CHIAMAMI COL TUO NOME di Luca Guadagnino (2017)
Arriva nelle sale italiane con il migliore dei biglietti da visita Chiamami col tuo nome, a un anno dalla presentazione al Sundance Film Festival e alla Berlinale 2017: quattro nomination agli Oscar (compresa quella come miglior film), dopo diversi premi già conquistati negli Usa, per la pellicola di Luca Guadagnino, che consacrano definitivamente il regista di Io sono l’amore come uno dei più importanti autori italiani nel mondo. Girato in lingua inglese con interpreti internazionali ma interamente filmato in Italia (a Crema, Moscazzano e Pandino, con alcune scene sul lago di Garda e a Bergamo), racconta la calda estate del 1983 di Elio (Timothée Chalamet), 17enne americano in vacanza con i genitori nella casa di famiglia. L’arrivo di Oliver (Armie Hammer), giovane e affascinante dottorando studente del padre (Michael Stuhlbarg), cambierà per sempre la sua esistenza, con la nascita di un appassionato sentimento d’amore.

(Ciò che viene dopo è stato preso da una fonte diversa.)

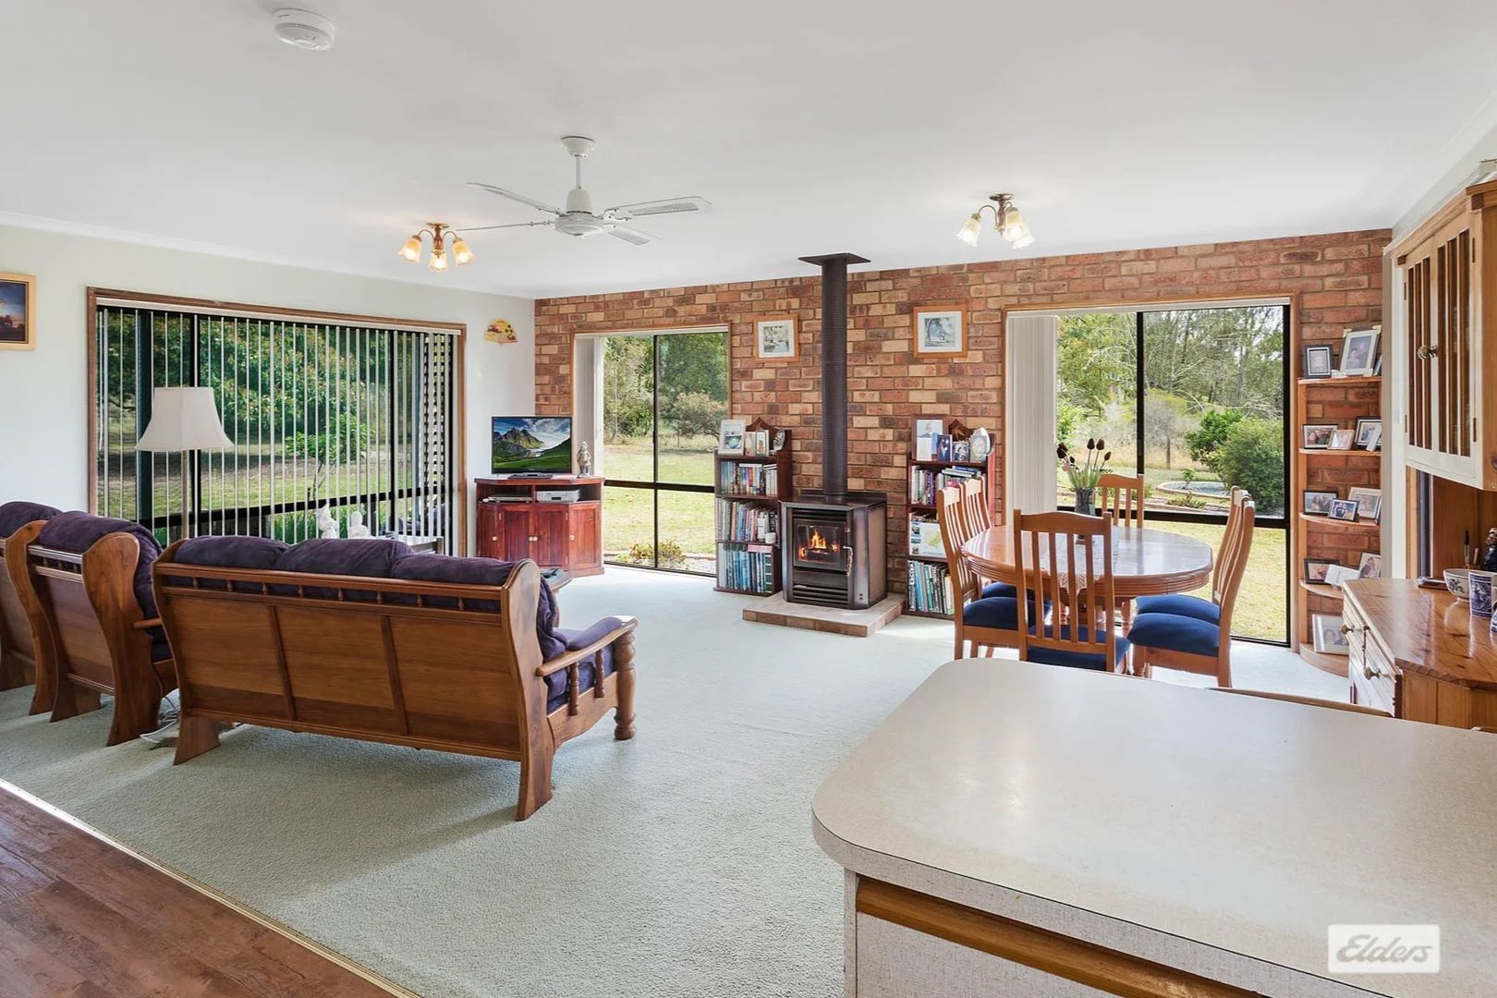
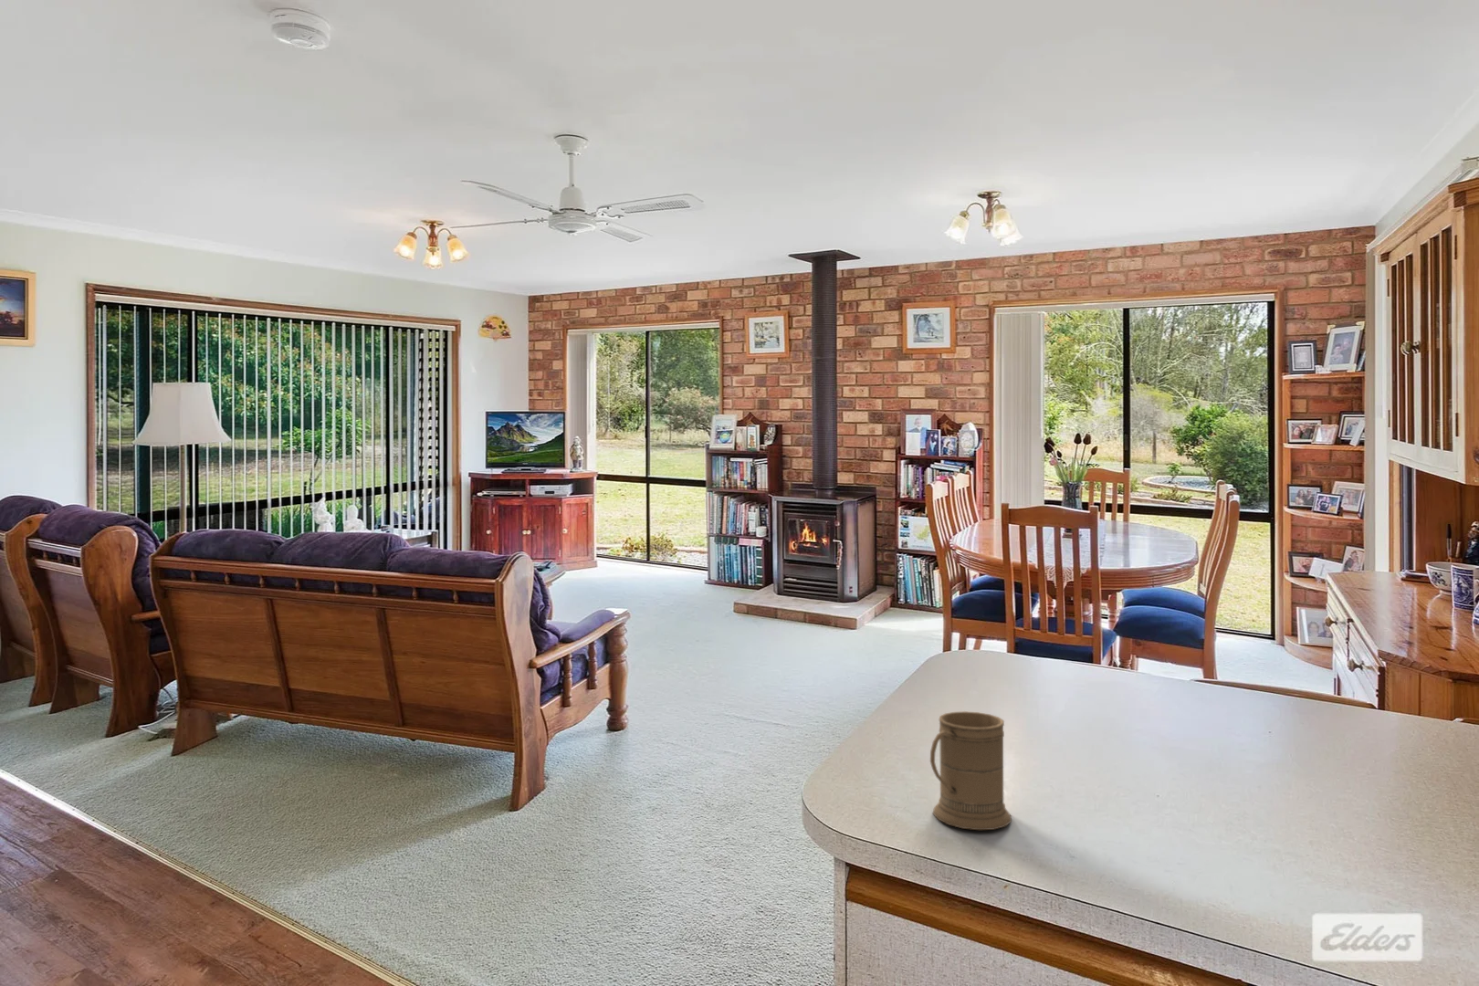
+ mug [930,710,1012,831]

Non è una storia di Tondelli, ma un racconto di formazione tratto da un romanzo di André Aciman e sceneggiato da James Ivory, che Guadagnino dirige senza formalismi né fronzoli, con un’eleganza e una grazia che colpiscono al cuore. Il regista sostituisce l’originale ambientazione ligure del romanzo con una location a lui più familiare (è palermitano ma vive proprio a Crema) e, nonostante la co-produzione internazionale e il contrasto tra i protagonisti e il luogo (un gruppo di borghesi ebrei intellettuali in un mondo contadino) non cede all’inganno di un’Italia da cartolina. Il contesto storico-politico di quegli anni – l’ascesa di Craxi – rimane uno sfondo tutt’altro che trascurabile, ma che lascia in primo piano il coming of age di Elio, dai palpiti di desiderio ai primi incontri bisessuali, fino alla scoperta dell’amore vero.

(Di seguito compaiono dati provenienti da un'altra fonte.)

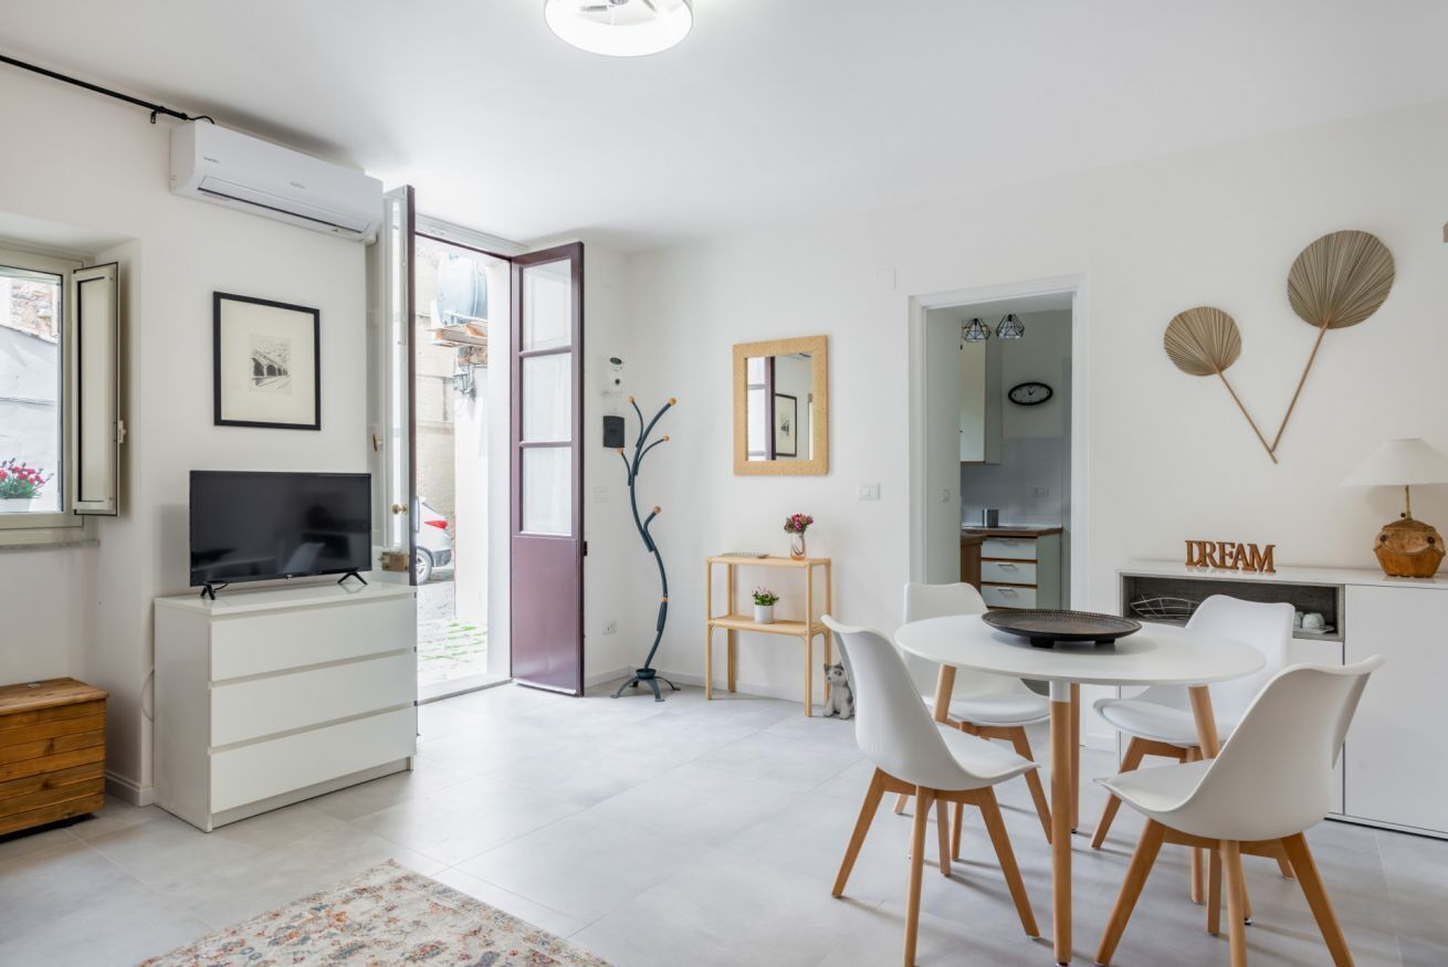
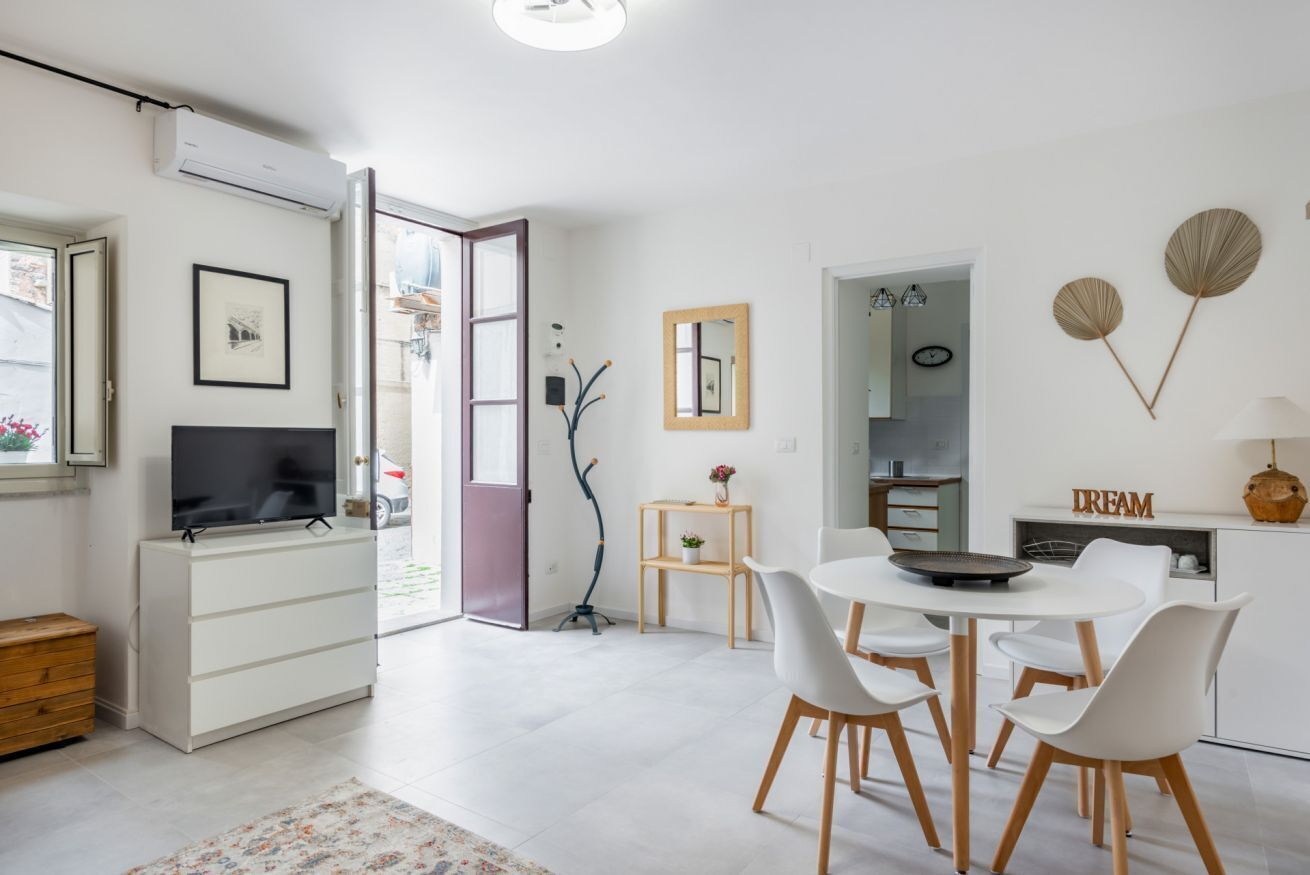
- plush toy [821,660,856,721]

L’assolata campagna lombarda, gli specchi d’acqua, la splendida dimora che fa da sfondo a gran parte della vicenda sono l’orizzonte visivo che Guadagnino adatta al percorso emotivo dei due protagonisti, che mantiene una delicatezza e una sobrietà innegabili anche nei momenti più eroticamente intensi. E, se il film sembra qua e là evocare precedenti illustri (è facile pensare a Io ballo da sola di Bernardo Bertolucci), l’autore riesce a restituire una visione e una sensibilità estremamente personali.
Straordinaria la performance del giovane Chalamet, che agguanta giustamente una candidatura all’Oscar (le altre vanno allo script di Ivory e alla canzone Mystery of Love di Sufjan Stevens) e colora il suo Elio di mille sfumature con un’immedesimazione sorprendente. Al suo fianco, si segnalano le ottime interpretazioni di Hammer e di Michael Stuhlbarg.